Alternatives such as PTAs, community volunteerism, and charitable giving are probably not going to be enough. PTAs can be an instrument used by elites to seek preferential treatment for their children and to impose their cultural values by organizing the parties and social events that they care about. Volunteerism and charity can be the consumption of the “warm glow” of giving rather than a real investment in fighting poverty and inequality. Career social workers, funded by the state, who stand for the rights of children, may be needed to support those from broken and abusive families, who have nowhere to turn to for help. I came to this insight not as a researcher but by reading the book J.K Rowling wrote for grown-ups—“A Casual Vacancy.” It’s been panned as a socialist manifesto rather than a novel, but you might find it the best story since Dickens about what poverty looks like in the rich world. It made me think that elevating the status of social workers and paying them really, really well so that talented and ambitious people are attracted to that career, may be a way to go. (Rowling’s story also made me think that economists’ obsession with a trade-off between incentives and intrinsic motivation in principal-agent problems is misplaced; but I digress).

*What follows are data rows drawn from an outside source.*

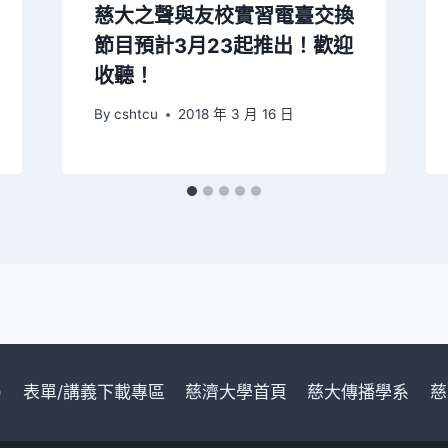
慈大之聲與友校實習電臺交換
節目預計3月23起推出！歡迎
收聽！
By
cshtcu
2018 年 3 月 16 日
)
表單/講義下載專區
慈濟大學首頁
慈大傳播學系
慈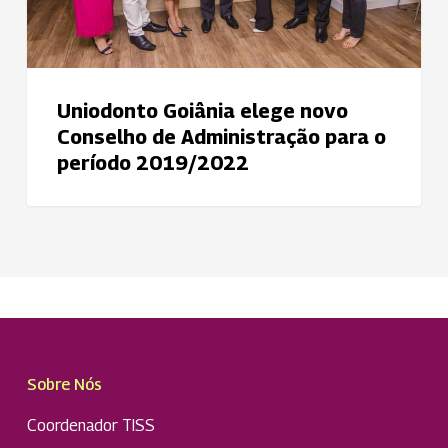
o
período
2019/2022
Uniodonto Goiânia elege novo
Conselho de Administração para o
período 2019/2022
Sobre Nós
Coordenador TISS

Debate is needed over what is the nature of a public good; what is the role of the state and government in addressing market failures and persistent inequality, over and above volunteerism and charitable giving? Education and health for all children can serve as a crucial and tangible hook for that debate. A new research report on politics and governance, about which I’ve previously blogged, would suggest that citizens’ political engagement should center on this debate. How do contenders for leadership compare on performance, competence, and motivation to deliver public rather than private goods? The report recommends the regular and relentless marshalling of information about how many children do not have access to education and health, and how this links to failures in public policies. It suggests ways of communicating and sharing this information among citizens so that they can use it to assess the performance of leaders who are contesting for positions of power, and select and sanction them on the basis of this performance.

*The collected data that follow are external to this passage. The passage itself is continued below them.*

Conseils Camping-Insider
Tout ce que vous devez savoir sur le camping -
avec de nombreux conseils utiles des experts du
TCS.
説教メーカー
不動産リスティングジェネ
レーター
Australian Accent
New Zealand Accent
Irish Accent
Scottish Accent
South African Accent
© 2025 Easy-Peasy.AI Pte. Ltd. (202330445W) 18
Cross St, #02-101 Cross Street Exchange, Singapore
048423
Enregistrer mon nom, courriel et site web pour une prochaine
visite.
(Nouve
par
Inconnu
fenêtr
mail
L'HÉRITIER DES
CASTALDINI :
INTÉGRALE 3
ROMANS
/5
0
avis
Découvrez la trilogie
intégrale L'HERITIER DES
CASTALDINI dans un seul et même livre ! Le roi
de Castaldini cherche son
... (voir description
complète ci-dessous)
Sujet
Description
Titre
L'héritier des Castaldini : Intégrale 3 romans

Thinking about just why education and health are “public goods” might lead to policies that are quite different from simply increasing spending on public schools and public hospitals. A mix of supporting competitive private market providers for education and health, complemented with some public facilities, and technologies that lower the costs of reaching children (such as the Khan Academy model for education), may be needed. Strategies that promote cash transfers and government-provided employment to alleviate poverty are often blind to the politics of clientelism and patronage that they may inadvertently nurture, at the expense of political accountability for public goods. Furthermore, a gamut of policies—ranging from macroeconomic growth, immigration, free trade, and climate change to roads, water, and electricity—are likely to matter for the goal of equal opportunity for all children. Meta-policies on governance and institutions are needed so that the leaders who wield power in government and society pursue these other types of policies, using the best available expert evidence.

Government failure to pursue policies on the basis of technical evidence is prevalent in both rich and poor countries. Governance may not be an area where the poor world necessarily has much to learn from the rich. It could even be the other way around. Citizens in the rich world may be too complacent and too smug about their superiority, while citizens in the poor world are all too aware of political problems and are hungry to do something about it. Public investments in children’s education, health, and well-being can be a concrete way to find common ground in highly polarized societies and to mobilize people to hold their governments accountable in highly corrupt societies.